Canku Ota - A Newsletter Celebrating Native America
December 25, 1999

Taking Pride in Heritage
adapted by Garnet1654 from an article by Scott Sexton-Kalamazoo Gazette

By taking her teen-aged sons to a school-sponsored Indian education program, Geri Meyle hopes to help them take pride in their Native American ancestry instead of denying it.

"My grandmother was so ashamed of her heritage, she wouldn't even tell my dad," said Meyle, fingering the bracelet and ring she inherited from her Cherokee grandmother. "She was taught to be a white person. If I hadn't pressured her, I wouldn't have heard about half of who I am."

So when she learned about the Kalamazoo Regional Educational Service Agency's weekly classes in the Indian Education Program, Meyle, who also had a Lakota grandfather, figured she could give it a try. Between what she learned from her grandmother and what she picked up on her own, Meyle figured she still could do more to help her sons know their ancestry.

"I'd like for (sons Spencer and Mitch) to learn something about their culture before its all gone," Meyle said.

She and her boys showed up at the KRESA office recently to take part in an Ojibway language class and hear a lecture on sweat lodges by Lakota Lee Black Bear.
They settled in front row seats and sounded out the words for different animals, welcome (binndagen) and points on the compass.

"You all know the casino in Sault Ste. Marie, Kewadin?" asked Ojibway instructor Teresa Magnuson. "It means 'north.'

Though the Indian Education program has been around for more than 20 years, it only recently was opened up to students throughout the county's nine school systems when it was transferred to KRESA from the Kalamazoo Public Schools, said program director Val Kettlehut.

In addition to the weekly culture classes, students of Native American ancestry are eligible for tutoring assistance and help in KRESA's computer labs.

And unlike some Native American programs in other areas, the school-sponsored Indian Education effort does not require a child to be from a specific tribe or have a certain percentage of Indian ancestry. Students from kindergarten through 12th grade can take part.

"We have identified 267 students in Kalamazoo County so far who can participate," said Kettlehut. "There is no minimum blood quotient or requirement, either. Nobody has to prove anything to participate."

Though students can be descended from any tribe in any part of the country, most of the instruction centers on the Three Fires Tribes of Michigan - the Potawatomi, the Odawa (historically known as Ottawa) and the Ojibway (Chippewa).

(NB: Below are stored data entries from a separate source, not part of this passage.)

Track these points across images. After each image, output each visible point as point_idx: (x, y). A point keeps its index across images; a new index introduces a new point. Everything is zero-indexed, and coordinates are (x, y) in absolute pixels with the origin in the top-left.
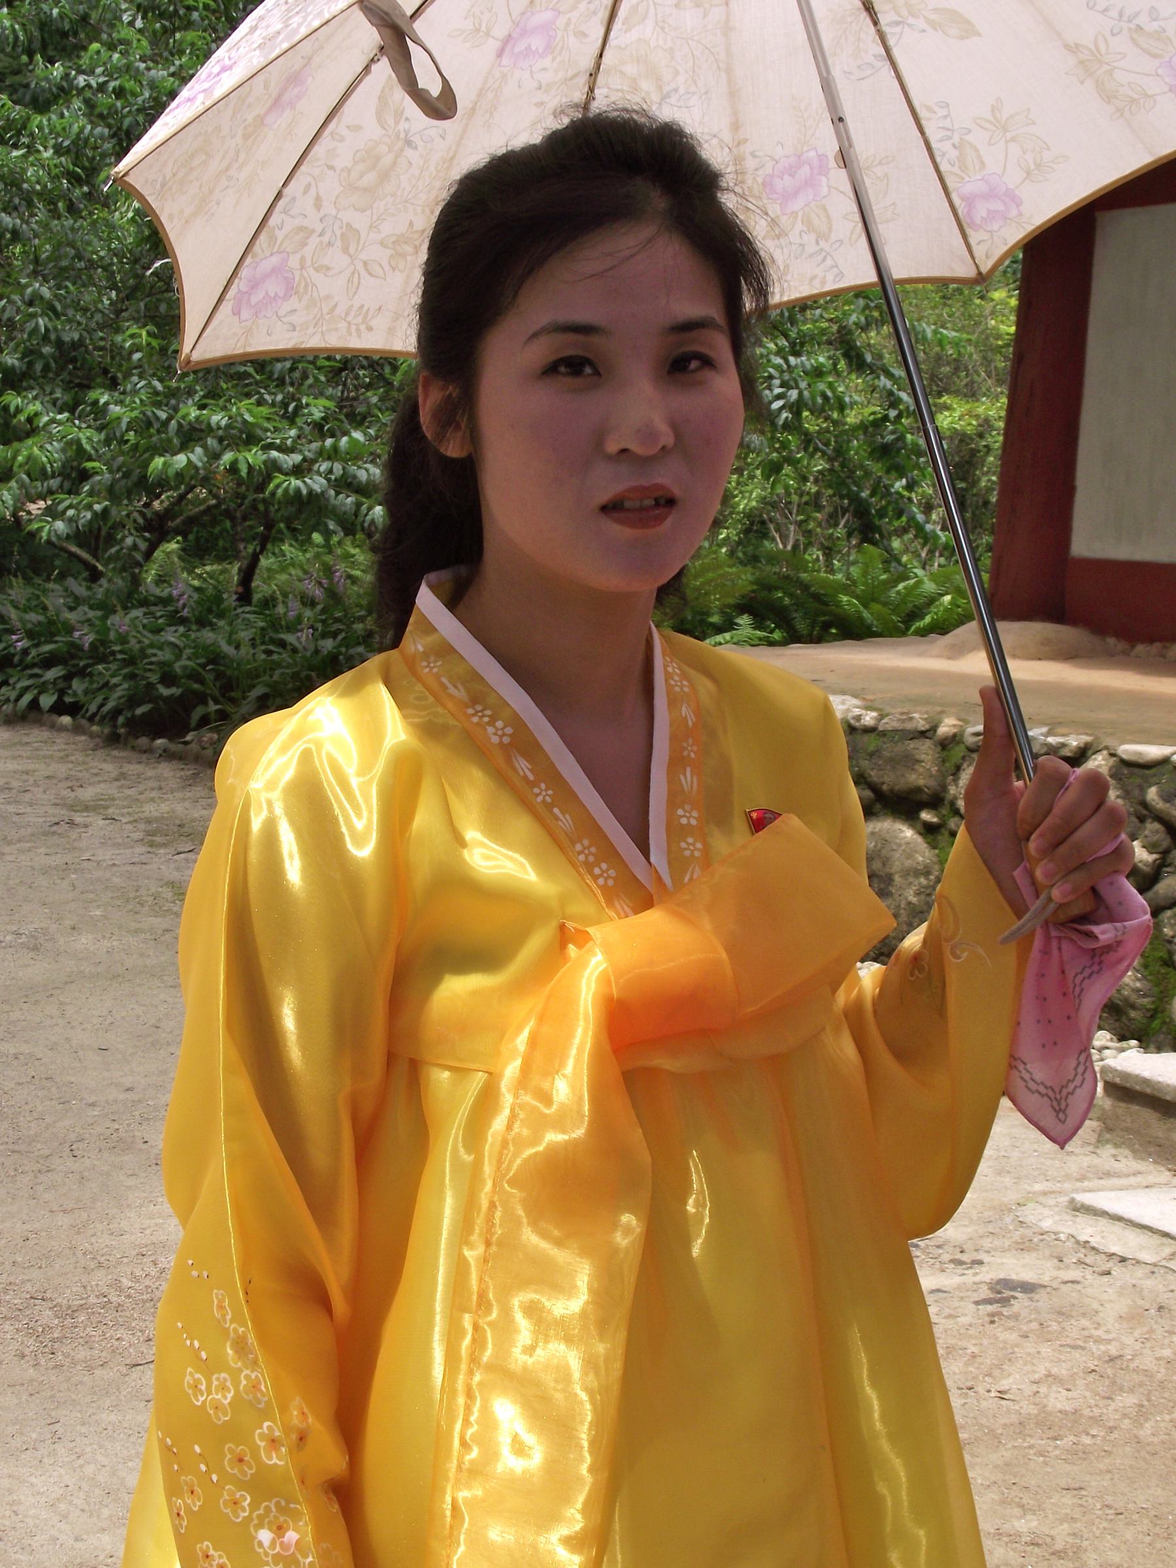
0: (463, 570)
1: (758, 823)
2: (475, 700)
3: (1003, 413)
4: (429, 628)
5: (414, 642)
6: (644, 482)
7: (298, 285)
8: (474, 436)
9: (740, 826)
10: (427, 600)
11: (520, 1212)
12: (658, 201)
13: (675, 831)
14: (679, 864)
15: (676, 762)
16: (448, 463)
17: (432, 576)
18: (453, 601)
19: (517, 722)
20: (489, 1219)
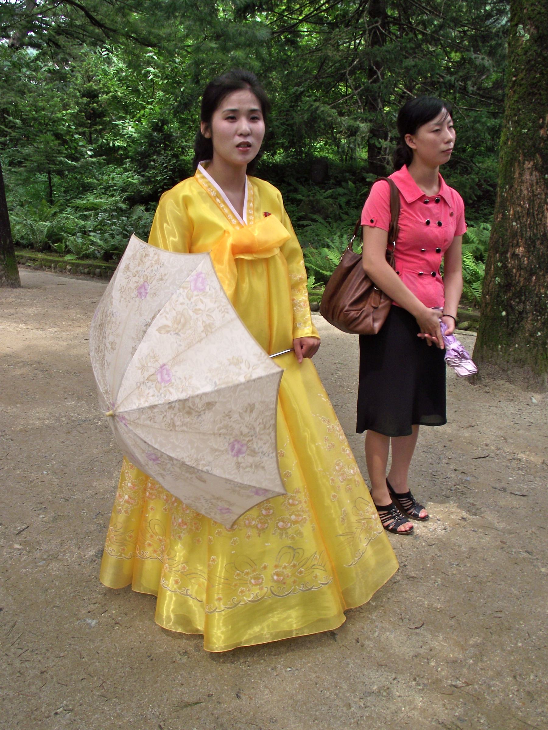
0: (208, 161)
1: (266, 215)
2: (209, 187)
3: (194, 144)
4: (200, 173)
5: (197, 175)
6: (245, 141)
7: (516, 276)
8: (211, 133)
9: (262, 215)
10: (200, 167)
11: (167, 598)
12: (248, 87)
13: (249, 214)
14: (249, 221)
15: (249, 201)
16: (206, 139)
17: (201, 162)
18: (205, 168)
19: (217, 192)
20: (224, 203)
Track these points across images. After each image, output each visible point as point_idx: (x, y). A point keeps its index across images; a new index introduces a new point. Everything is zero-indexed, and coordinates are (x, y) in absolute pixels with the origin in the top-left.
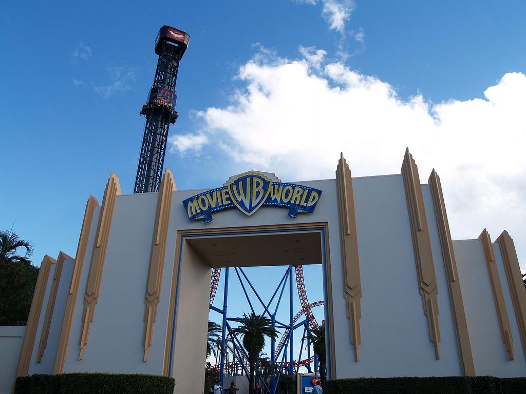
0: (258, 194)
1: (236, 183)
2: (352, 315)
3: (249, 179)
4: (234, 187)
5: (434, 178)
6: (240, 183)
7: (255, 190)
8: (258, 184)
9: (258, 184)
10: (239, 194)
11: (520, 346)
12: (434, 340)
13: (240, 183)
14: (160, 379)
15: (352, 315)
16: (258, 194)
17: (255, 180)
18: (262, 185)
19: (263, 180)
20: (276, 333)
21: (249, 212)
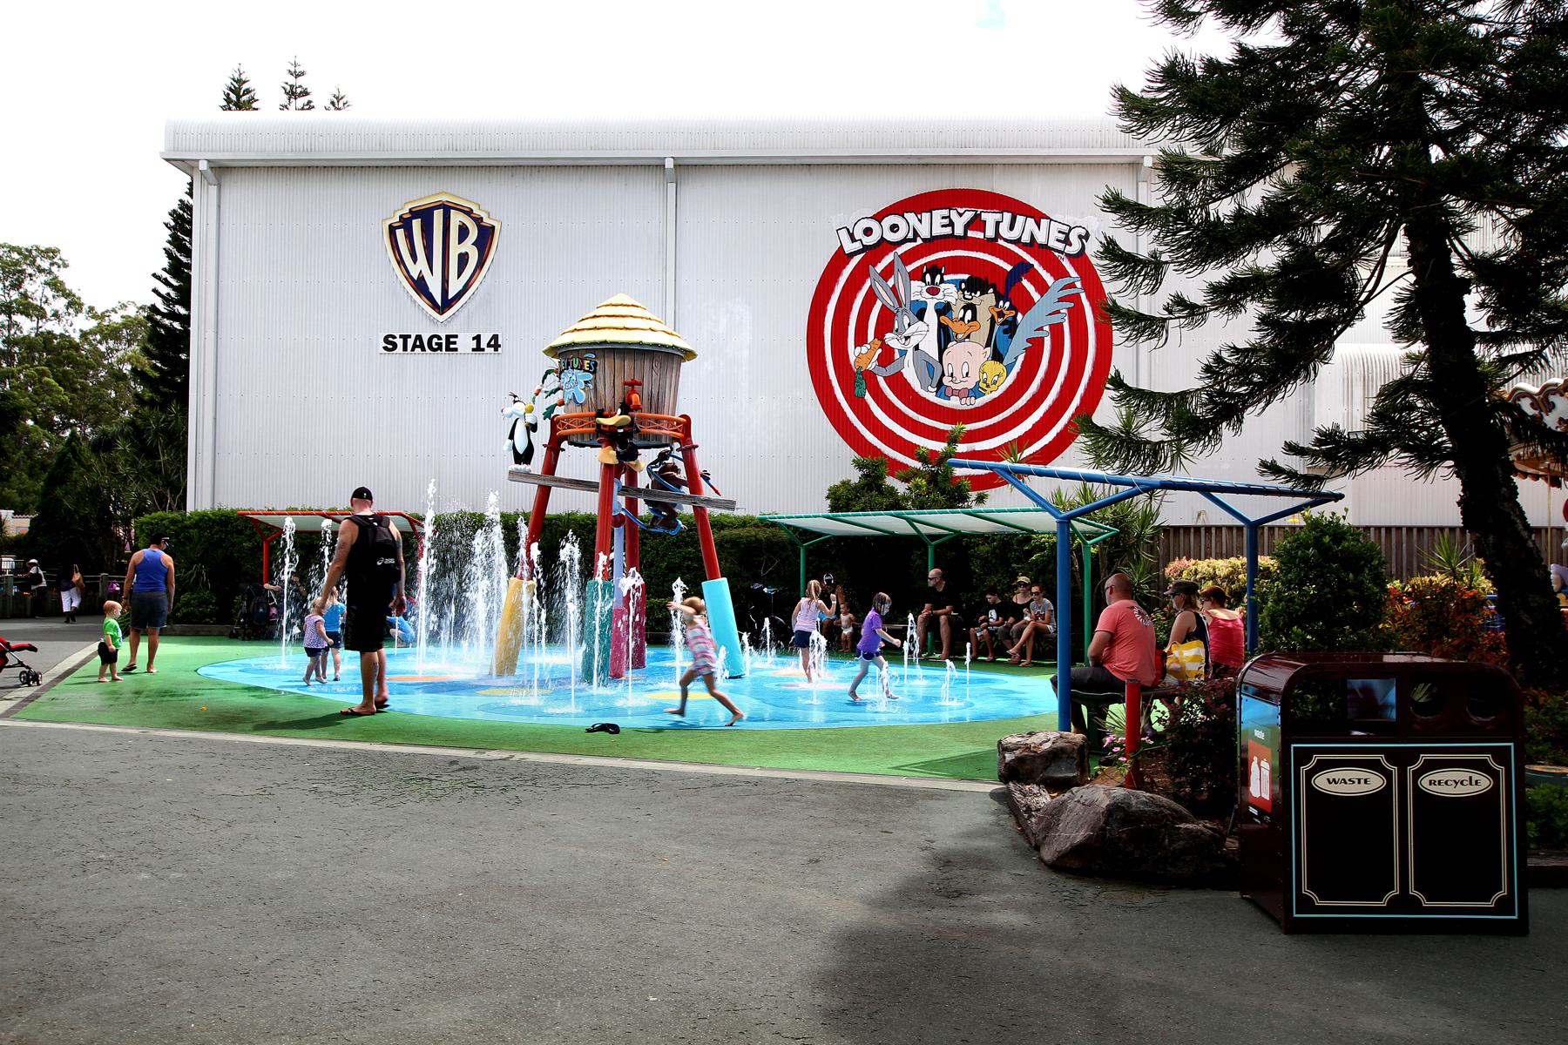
0: (463, 259)
1: (406, 224)
2: (416, 778)
3: (438, 216)
4: (400, 233)
5: (1028, 340)
6: (416, 224)
7: (455, 250)
8: (463, 232)
9: (463, 232)
10: (861, 339)
11: (868, 432)
12: (1038, 504)
13: (416, 224)
14: (1553, 486)
15: (416, 778)
16: (463, 259)
17: (456, 218)
18: (474, 234)
19: (478, 220)
20: (1408, 344)
21: (442, 313)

Having that focus on Native Americans indigenous to Michigan drew Michigan State University student Angie Shinos to attend a recent culture class.

An Ojibway who grew up on a reservation near Traverse City, Shinos said she's pleased to see children taking pride in their heritage rather than shunning it - something that still goes on today.

"When I went to school there were still kids who would tease you about (being Native American)," Shinos said. "As far as I know, this is the only off-reservation program like it around."

Instilling a sense of pride and belonging is part of the reason Black Bear drove to Kalamazoo from his Ann Arbor home to speak to the 50 or so people about the sweat lodge and his experience growing up on a South Dakota reservation.

"I hated being Lakota and I wished I was a white guy," said Black Bear. "Now I enjoy knowing that I have had 1,000-year-old knowledge passed on to me. Through my own ignorance, I negated a lot of what was taught to me."